Please repeat the listing below exactly, but do not include its pictures.

## EXERCISE DATA
----------------
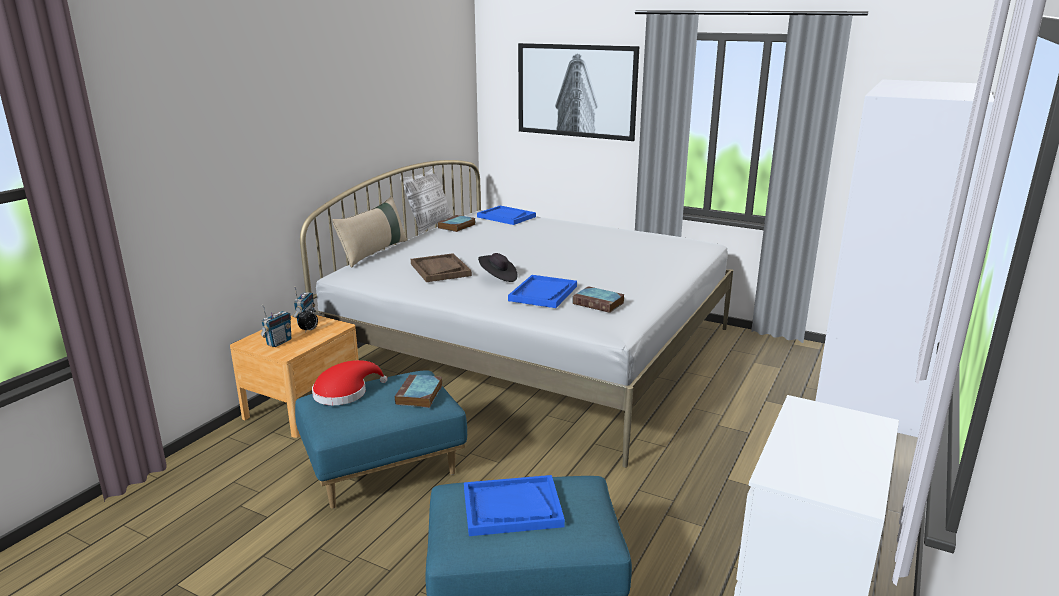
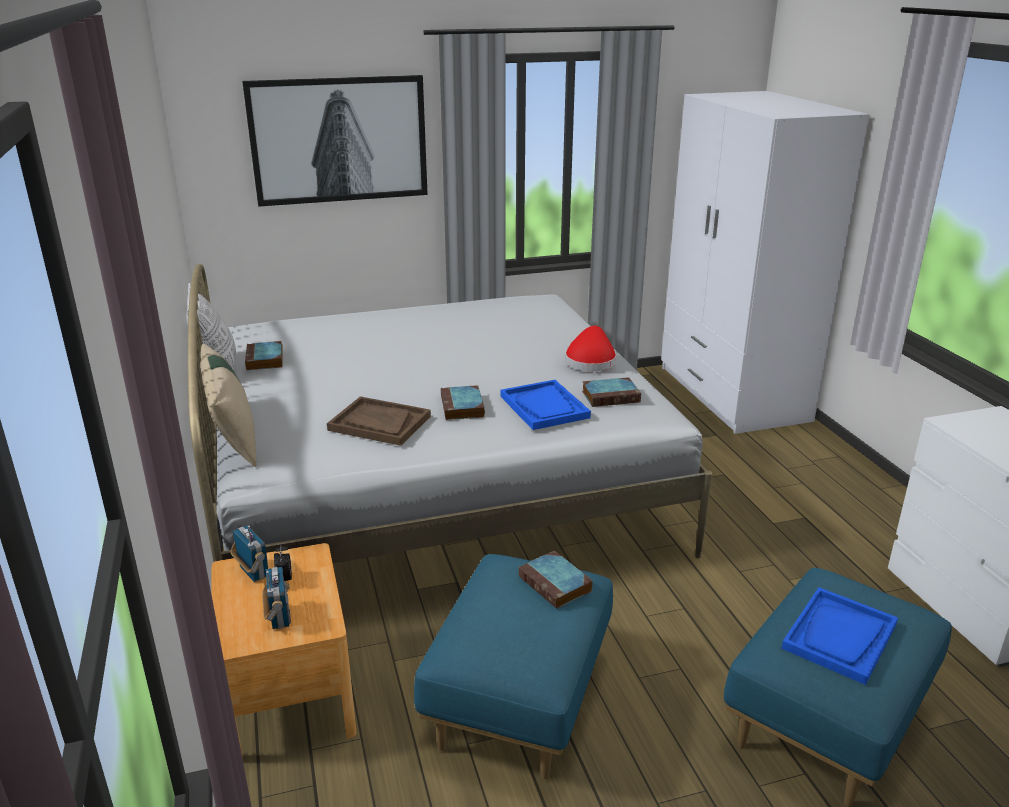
camera: 45 degrees left, 5 degrees up
red hat [312,360,387,405] -> red hat moved to [565,326,616,371]
blue tray [477,206,536,225] -> none
black hat [478,253,517,282] -> book [441,385,485,420]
----------------
## SOLUTION FOR THIS EXERCISE
camera: 45 degrees left, 5 degrees up
red hat [312,360,387,405] -> red hat moved to [565,326,616,371]
blue tray [477,206,536,225] -> none
black hat [478,253,517,282] -> book [441,385,485,420]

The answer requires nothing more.